Set out every line of text in the data below as a numbered list, skipping blank lines. Leave the pictures out of your answer.

▼▼▼

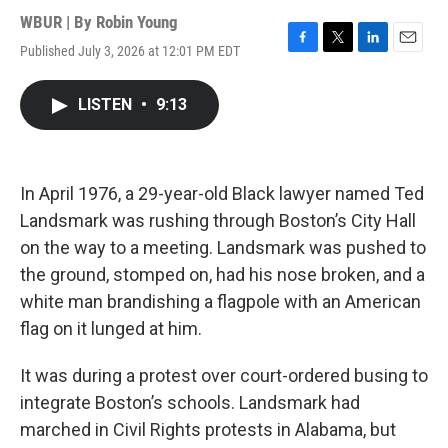
WBUR | By
Robin Young
Published July 3, 2026 at 12:01 PM EDT
F
T
L
E
a
w
i
m
c
i
n
a
LISTEN
•
9:13
e
t
k
i
b
t
e
l
o
e
d
o
r
I
k
n
In April 1976, a 29-year-old Black lawyer named Ted
Landsmark was rushing through Boston’s City Hall
on the way to a meeting. Landsmark was pushed to
the ground, stomped on, had his nose broken, and a
white man brandishing a flagpole with an American
flag on it lunged at him.
It was during a protest over court-ordered busing to
integrate Boston’s schools. Landsmark had
marched in Civil Rights protests in Alabama, but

▲▲▲

▸ **Exercise solution**:
1. WBUR | By
2. Robin Young
3. Published July 3, 2026 at 12:01 PM EDT
4. F
5. T
6. L
7. E
8. a
9. w
10. i
11. m
12. c
13. i
14. n
15. a
16. LISTEN
17. •
18. 9:13
19. e
20. t
21. k
22. i
23. b
24. t
25. e
26. l
27. o
28. e
29. d
30. o
31. r
32. I
33. k
34. n
35. In April 1976, a 29-year-old Black lawyer named Ted
36. Landsmark was rushing through Boston’s City Hall
37. on the way to a meeting. Landsmark was pushed to
38. the ground, stomped on, had his nose broken, and a
39. white man brandishing a flagpole with an American
40. flag on it lunged at him.
41. It was during a protest over court-ordered busing to
42. integrate Boston’s schools. Landsmark had
43. marched in Civil Rights protests in Alabama, but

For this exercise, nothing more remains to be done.